If you want to take good notes, you first must be a good listener!
Instead of listening to understand the content, some students spend too much time trying to write down every word an instructor speaks, or every word written in a PowerPoint presentation. Unfortunately, they are putting themselves at a significant disadvantage because they are not thinking critically about new material as it is being introduced and explained in class.
While students will need to adjust their note-taking system based on an individual instructor’s teaching style, the process for taking notes in class should always follow a similar pattern:
- Listen: Give the speaker your full attention, sit near the front of the room to reduce internal and external distractions.
- Think: Be sure you understand the message, ask questions (during or after class) when things are unclear.
- Write: Jot down only as much as you need, knowing that you’ll be returning to your notes later to elaborate.

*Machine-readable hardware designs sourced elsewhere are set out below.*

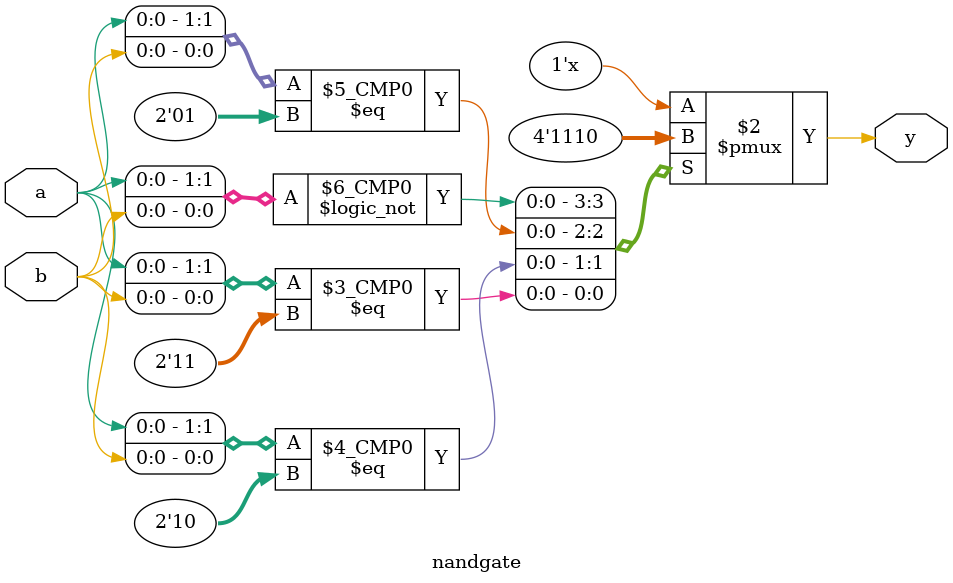
<source format=v>
module nandgate (a,b,y);
  
  input a,b;
  output reg y;
  
  always @ (a,b)
    begin
      case({a,b})
        2'b00: y=1;
        2'b01: y=1;
        2'b10: y=1;
        2'b11: y=0;
      endcase
    end
  
  
endmodule
</source>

After class is done, you should subscribe to a 24 hour rule regarding your notes. You need to do something with the notes within 24 hours of taking them. What you do is up to you, but numerous successful students find that rewriting or retyping their notes is the best way to check their comprehension and retention of the information. They must think critically about the material as they rewrite/retype and by doing so they deepen their understanding and improve their chances of remembering the information for future class discussions and tests.
There are several reasons why you need to take good notes in class.
- Perhaps most importantly, taking notes will help you concentrate.
- Taking notes increases your ability to participate in class discussions.
- Taking notes improves learning because you are hearing information and writing it down.
- Notes give you something to study outside of class besides the book.
- Notes help you to keep track of important details and prepare for quizzes and tests.